Ich wurde von vielen gefragt, ob ein Filmfestival mit einem Programm von diesen Ausmaßen und so unglaublich viel Input nicht viel zu viel ist. Die Antwort ist ganz klar: nein. Natürlich muss man sich nach jeder Vorstellung seine Notizen machen, damit nicht alles im Kopf zu einer wüsten Masse verschwimmt und man überhaupt noch weiß, welcher Film an welchem Tag gezeigt wurde, aber sobald das Licht gedämmt wird und es losgeht, ist es wie ein Neustart. Man kann sich auf jede Geschichte neu einlassen, denn kein Film ist wie der andere. Es bleibt überhaupt keine Zeit für Überforderung oder Reizüberflutung, sodass schon an Tag drei ein Zustand von fassungsloser Hysterie eintritt und man nur noch lachen kann, wenn der Wecker klingelt. Und die Tatsache, dass sich alle darauf einlassen, dass man den Eindruck hat, dass alle Beteiligten darin aufgehen, verbindet ungemein.
Der Tod als Highlight
Es ist durch die so unzähligen, verschiedenen Eindrücke sehr schwer, einzelne Highlights festzumachen, aber am meisten denke ich im Nachhinein über die zwei Filme nach: „Sterben“ von Matthias Glasner, der zu Recht den Silbernen Bären für das beste Drehbuch gewonnen hat, und „Another End“ von Piero Messina. Beide sind vom Genre, vom Produktionsland und von der Geschichte her sehr unterschiedlich, haben aber gemeinsam, dass mich sehr überrascht hat, wie gut sie mir gefallen und wie nachhaltig sie mich beeindruckt haben.
Auch liegt bei beiden Filmen der Fokus auf dem Thema Tod und wie unterschiedlich Menschen damit umgehen. „Another End“ setzt sich als Science Fiction Film mit einer Alternative zum Tod auseinander, in der Menschen sich noch einmal von dem Geist eines geliebten Verstorbenen verabschieden können, während „Sterben“ eine sehr nüchterne, sehr authentische, sehr deutsche Perspektive wählt – auf eine Art die wahrste Geschichte, die ich je im Kino gesehen habe.

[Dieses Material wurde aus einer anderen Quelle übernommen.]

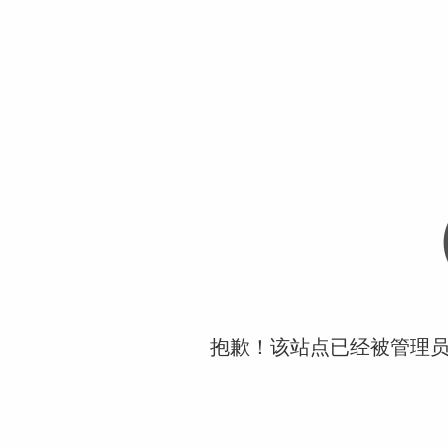
抱歉！该站点已经被管理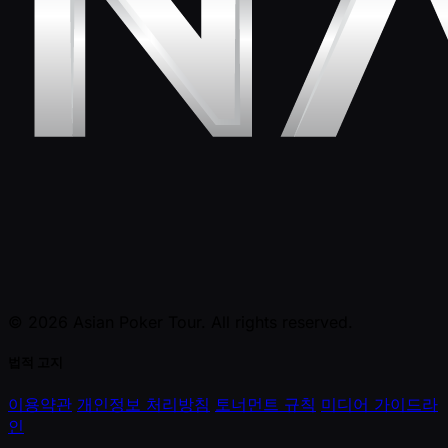
© 2026 Asian Poker Tour. All rights reserved.
법적 고지
이용약관
개인정보 처리방침
토너먼트 규칙
미디어 가이드라
인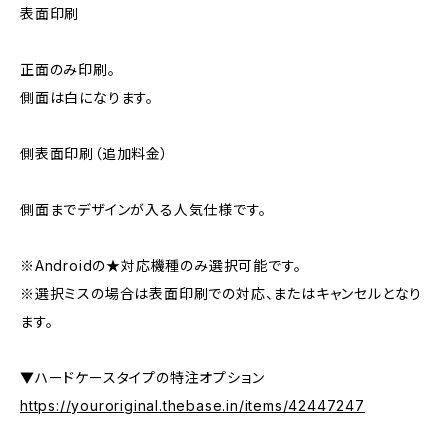
表面印刷
正面のみ印刷。
側面は白になります。
側表面印刷（追加料金）
側面までデザインが入る人気仕様です。
※Androidの★対応機種のみ選択可能です。
※選択ミスの場合は表面印刷での対応、またはキャンセルとなり
ます。
▼ハードケースタイプの特注オプション
https://youroriginal.thebase.in/items/42447247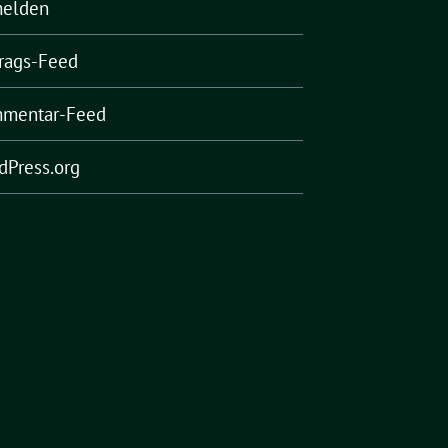
elden
trags-Feed
mentar-Feed
dPress.org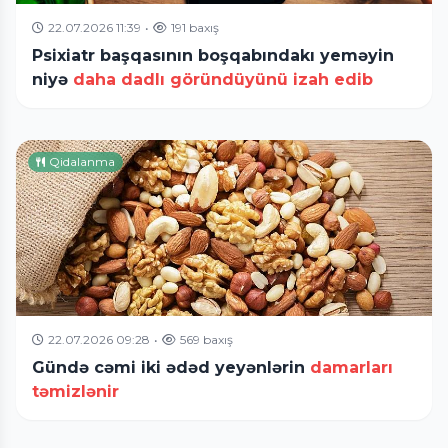
22.07.2026 11:39
•
191 baxış
Psixiatr başqasının boşqabındakı yeməyin
niyə
daha dadlı göründüyünü izah edib
Qidalanma
22.07.2026 09:28
•
569 baxış
Gündə cəmi iki ədəd yeyənlərin
damarları
təmizlənir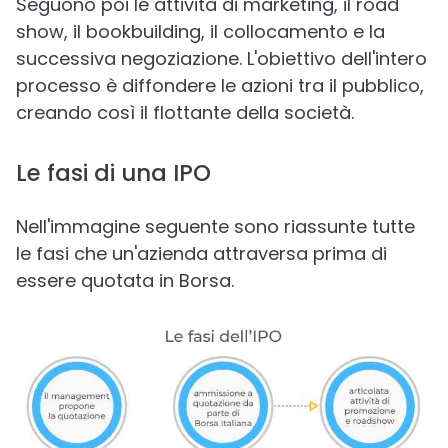
Seguono poi le attività di marketing, il road
show, il bookbuilding, il collocamento e la
successiva negoziazione. L'obiettivo dell'intero
processo è diffondere le azioni tra il pubblico,
creando così il flottante della società.
Le fasi di una IPO
Nell'immagine seguente sono riassunte tutte
le fasi che un'azienda attraversa prima di
essere quotata in Borsa.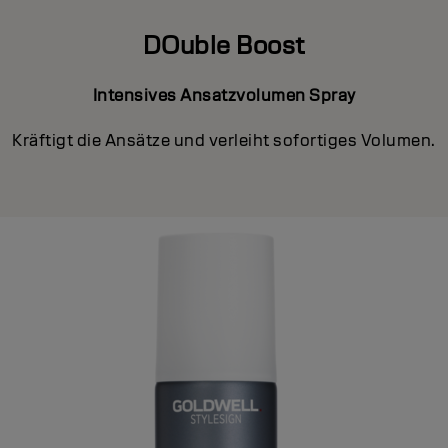
DOuble Boost
Intensives Ansatzvolumen Spray
Kräftigt die Ansätze und verleiht sofortiges Volumen.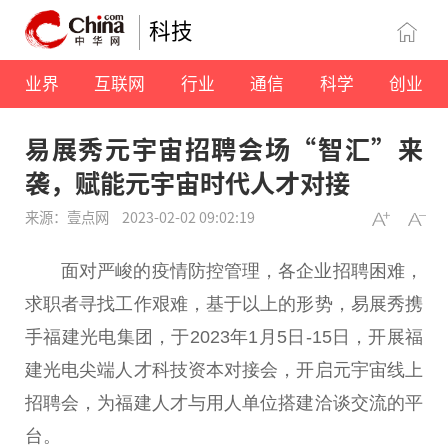
科技
业界
互联网
行业
通信
科学
创业
易展秀元宇宙招聘会场“智汇”来
袭，赋能元宇宙时代人才对接
来源：壹点网
2023-02-02 09:02:19
面对严峻的疫情防控管理，各企业招聘困难，
求职者寻找工作艰难，基于以上的形势，易展秀携
手福建光电集团，于2023年1月5日-15日，开展福
建光电尖端人才科技资本对接会，开启元宇宙线上
招聘会，为福建人才与用人单位搭建洽谈交流的平
台。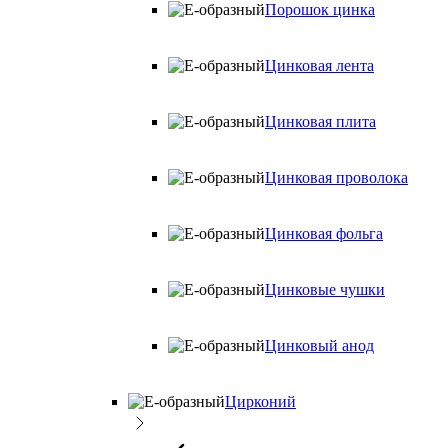
Порошок цинка
Цинковая лента
Цинковая плита
Цинковая проволока
Цинковая фольга
Цинковые чушки
Цинковый анод
Цирконий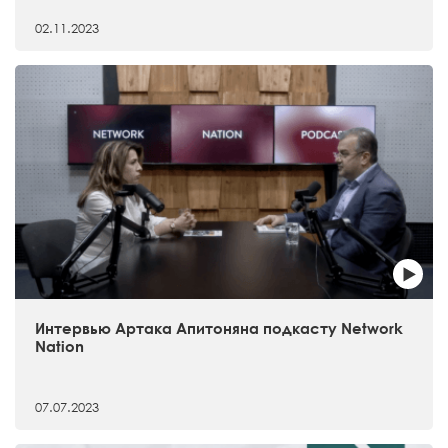
02.11.2023
Интервью Артака Апитоняна подкасту Network
Nation
07.07.2023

Ich habe im Verlauf der 74. Berlinale fünfzehn Filme gesehen und dennoch (und hierbei handelt es sich um eine universelle Erfahrung, wurde mir gesagt) hatte ich bei der Preisverleihung den Eindruck, viel zu viel verpasst zu haben und ich gedenke, mich nächstes Jahr zu steigern. Die Berlinale ist eine Ode an die Filmkunst, zehn Tage, in denen man Buntheit und Vielfalt feiert, indem man sich mehr kulturellem Input aussetzt, als man jemals verarbeiten könnte. Ich zehre vermutlich noch bis Ende April davon, danach könnte es von mir aus direkt weitergehen.